Now, back to the hospital. To make a relatively lengthy story short, after I was examined by the nurse at Baldwin, I called my mom and headed immediately to the ER, where I was admitted with some alacrity. I stayed in the hospital for three days, and after some wonderful IV antibiotics and a surgery, I returned to Vassar. I was left with an even deeper wound in my leg than before, approximately the size of a quarter and the same depth as that pencil eraser. In order for me to swim again, it needed to heal entirely.
I was initially told that my wound would be healed in six weeks, which was so far from the truth that it’s almost silly to repeat; the wound eventually healed three months later. As short as that time period may sound to you, dear reader, it was a period in my life that felt like it would never end.
In those three months, I lost my sense of self. I lost my sense of who I was because I couldn’t participate in the sport that had defined me for so long. Swimming had been the glue holding my life together, and without it, my emotional state and my time management fell apart. It is very hard to go back and remember those days because of the whirlwind of emotions I felt at the time. I remember feeling sad that I couldn’t participate and angry that I couldn’t swim. But most of all, I felt lost. I experienced such a loss of identity during this time that I felt unrecognizable to myself.

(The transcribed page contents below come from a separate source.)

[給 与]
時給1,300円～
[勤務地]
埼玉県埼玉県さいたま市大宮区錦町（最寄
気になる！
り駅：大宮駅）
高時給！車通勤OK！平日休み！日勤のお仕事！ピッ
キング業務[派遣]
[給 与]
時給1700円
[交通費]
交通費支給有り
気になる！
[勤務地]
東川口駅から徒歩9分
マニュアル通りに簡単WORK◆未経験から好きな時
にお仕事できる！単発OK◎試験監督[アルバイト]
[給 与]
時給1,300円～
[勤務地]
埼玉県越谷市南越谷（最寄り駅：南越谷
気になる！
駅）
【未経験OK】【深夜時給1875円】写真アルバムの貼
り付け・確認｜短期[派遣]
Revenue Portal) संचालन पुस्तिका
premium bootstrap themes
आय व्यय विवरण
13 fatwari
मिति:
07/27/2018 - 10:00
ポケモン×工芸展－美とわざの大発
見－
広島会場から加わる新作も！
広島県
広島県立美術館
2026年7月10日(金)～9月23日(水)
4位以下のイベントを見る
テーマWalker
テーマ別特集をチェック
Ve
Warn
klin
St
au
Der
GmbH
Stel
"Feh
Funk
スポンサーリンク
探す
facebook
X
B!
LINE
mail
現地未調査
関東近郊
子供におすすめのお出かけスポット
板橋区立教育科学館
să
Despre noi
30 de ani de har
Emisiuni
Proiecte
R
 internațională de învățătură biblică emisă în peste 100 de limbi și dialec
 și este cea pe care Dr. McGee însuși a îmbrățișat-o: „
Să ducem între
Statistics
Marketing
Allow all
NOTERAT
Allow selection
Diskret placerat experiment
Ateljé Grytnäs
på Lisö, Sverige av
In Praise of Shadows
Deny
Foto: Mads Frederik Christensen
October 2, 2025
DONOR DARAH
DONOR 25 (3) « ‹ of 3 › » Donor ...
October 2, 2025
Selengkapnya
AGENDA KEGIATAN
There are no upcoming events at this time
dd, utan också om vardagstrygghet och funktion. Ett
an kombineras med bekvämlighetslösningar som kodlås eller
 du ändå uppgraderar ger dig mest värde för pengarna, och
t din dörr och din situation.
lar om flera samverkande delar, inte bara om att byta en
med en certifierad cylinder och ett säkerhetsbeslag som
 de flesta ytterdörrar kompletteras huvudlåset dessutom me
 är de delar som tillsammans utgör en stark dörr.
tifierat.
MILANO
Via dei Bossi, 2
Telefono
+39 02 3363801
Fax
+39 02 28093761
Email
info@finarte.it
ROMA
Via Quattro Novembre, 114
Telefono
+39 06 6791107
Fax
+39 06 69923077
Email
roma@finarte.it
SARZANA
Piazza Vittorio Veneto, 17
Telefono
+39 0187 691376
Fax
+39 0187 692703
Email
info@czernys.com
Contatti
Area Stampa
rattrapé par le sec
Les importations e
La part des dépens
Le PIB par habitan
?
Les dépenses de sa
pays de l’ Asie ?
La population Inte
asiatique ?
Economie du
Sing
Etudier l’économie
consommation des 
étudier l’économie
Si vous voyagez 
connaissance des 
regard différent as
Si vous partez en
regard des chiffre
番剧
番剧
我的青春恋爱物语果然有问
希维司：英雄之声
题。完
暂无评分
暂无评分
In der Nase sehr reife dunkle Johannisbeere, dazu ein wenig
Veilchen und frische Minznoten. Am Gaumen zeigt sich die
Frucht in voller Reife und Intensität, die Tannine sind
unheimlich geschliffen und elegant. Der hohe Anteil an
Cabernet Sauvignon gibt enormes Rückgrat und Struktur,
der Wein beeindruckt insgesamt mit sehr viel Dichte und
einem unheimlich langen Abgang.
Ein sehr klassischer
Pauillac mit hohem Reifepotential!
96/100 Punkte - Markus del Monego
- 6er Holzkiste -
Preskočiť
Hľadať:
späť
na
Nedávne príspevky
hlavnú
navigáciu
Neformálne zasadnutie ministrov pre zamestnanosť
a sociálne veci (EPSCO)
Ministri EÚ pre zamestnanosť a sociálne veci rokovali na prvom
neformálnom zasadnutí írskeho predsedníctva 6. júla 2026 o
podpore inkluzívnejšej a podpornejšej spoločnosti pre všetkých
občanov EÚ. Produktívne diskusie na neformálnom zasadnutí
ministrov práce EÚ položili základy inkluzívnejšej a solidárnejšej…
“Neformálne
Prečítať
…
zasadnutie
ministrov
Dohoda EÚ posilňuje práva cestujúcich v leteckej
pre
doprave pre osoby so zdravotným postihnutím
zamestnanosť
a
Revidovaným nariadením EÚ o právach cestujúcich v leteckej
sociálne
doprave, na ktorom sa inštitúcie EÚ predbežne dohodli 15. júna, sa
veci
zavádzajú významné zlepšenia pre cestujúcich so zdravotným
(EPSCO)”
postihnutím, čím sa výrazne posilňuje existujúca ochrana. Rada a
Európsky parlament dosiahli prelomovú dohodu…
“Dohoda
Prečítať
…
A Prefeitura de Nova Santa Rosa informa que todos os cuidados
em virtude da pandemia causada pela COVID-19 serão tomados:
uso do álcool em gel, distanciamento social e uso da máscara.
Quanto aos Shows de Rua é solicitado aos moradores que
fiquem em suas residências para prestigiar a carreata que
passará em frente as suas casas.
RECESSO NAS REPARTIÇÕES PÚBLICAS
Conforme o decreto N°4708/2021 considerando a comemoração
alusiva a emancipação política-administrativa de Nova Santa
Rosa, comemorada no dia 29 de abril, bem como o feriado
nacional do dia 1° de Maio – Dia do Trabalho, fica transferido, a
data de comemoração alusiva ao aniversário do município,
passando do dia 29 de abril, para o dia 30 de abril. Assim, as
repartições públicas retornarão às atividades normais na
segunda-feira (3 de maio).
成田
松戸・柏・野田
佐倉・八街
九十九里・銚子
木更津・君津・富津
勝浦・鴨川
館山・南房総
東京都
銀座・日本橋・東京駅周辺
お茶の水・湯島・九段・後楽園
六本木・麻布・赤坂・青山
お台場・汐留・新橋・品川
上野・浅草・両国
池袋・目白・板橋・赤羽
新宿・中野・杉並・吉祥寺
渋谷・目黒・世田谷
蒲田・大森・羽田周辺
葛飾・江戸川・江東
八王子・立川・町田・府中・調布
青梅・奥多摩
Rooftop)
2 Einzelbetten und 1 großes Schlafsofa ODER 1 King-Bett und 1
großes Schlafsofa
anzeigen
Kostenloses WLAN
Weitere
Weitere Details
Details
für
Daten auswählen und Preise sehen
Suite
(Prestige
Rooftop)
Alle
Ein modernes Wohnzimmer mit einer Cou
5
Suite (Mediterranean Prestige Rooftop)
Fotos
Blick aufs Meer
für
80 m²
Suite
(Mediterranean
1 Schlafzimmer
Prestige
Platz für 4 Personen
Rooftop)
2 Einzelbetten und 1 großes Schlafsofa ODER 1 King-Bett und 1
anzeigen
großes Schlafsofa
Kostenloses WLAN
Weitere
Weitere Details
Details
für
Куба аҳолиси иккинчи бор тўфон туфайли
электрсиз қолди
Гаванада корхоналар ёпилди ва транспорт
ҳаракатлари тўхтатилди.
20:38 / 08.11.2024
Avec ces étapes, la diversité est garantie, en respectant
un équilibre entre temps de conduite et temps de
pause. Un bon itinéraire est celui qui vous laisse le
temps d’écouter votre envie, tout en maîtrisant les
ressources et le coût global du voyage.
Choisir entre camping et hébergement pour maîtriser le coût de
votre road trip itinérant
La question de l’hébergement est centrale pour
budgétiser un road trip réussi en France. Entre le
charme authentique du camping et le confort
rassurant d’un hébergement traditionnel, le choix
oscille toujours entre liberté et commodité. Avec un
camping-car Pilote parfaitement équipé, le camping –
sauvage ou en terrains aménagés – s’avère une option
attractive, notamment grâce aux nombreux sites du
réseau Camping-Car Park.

Although I couldn’t swim, I was still a member of the team, which meant that I still needed to attend practice. So, I was at practice every day, standing on the side of the pool—some days in tears, some days just numb, for weeks and weeks and weeks on end. I attended countless meets, both single-day meets and multi-day ones, both in the morning and at night, and I even went on our training trip. All this without stepping into a pool above ankle level.
My saving graces during this time were my teammates. My teammates checked in with me when they thought I wasn’t doing well. They visited me in the hospital, and they supported my needs in every way I could possibly imagine. They, to this day, are the best friends I’ve ever had and the most supportive people I could ask for. I hope I have been the same kind of friend to them as they all have been to me. I’ve been so lucky to experience four different iterations of Vassar College Swimming & Diving and I have appreciated every group of people in a different way.
Although it isn’t the most pleasant memory, I reflect back on this experience to think about how my relationship with swimming has changed throughout college. My identity as a swimmer is intrinsic to how I live my life, as it has been for so long, but my relationship to that part of myself is more complex than it once was.
Throughout high school I swam for myself; it was simply the culture. I swam for my own times, my own experience and to feed my own ego, which in some ways fueled my first year of swimming in college, too. However, after my experience with that infamous staph infection, I began to swim for my teammates. Truthfully, I’ve stayed on the swim team because of them. Collegiate athletics is significantly more team-oriented than club swimming ever was. In my eyes, this makes for a much more powerful experience. My collegiate swim journey has been incredibly worthwhile, and I am thrilled I was able to join this team in the first place.
Although it was unpleasant to live through, I learned from the staph infection that I swim for my teammates as much as I swim for myself. That knowledge has made my swim career richer than it ever could have been before, and it’s something that I am overwhelmingly proud of. In essence, I love to swim, and I always will even after graduation, but I would never have been able to do it without my teammates.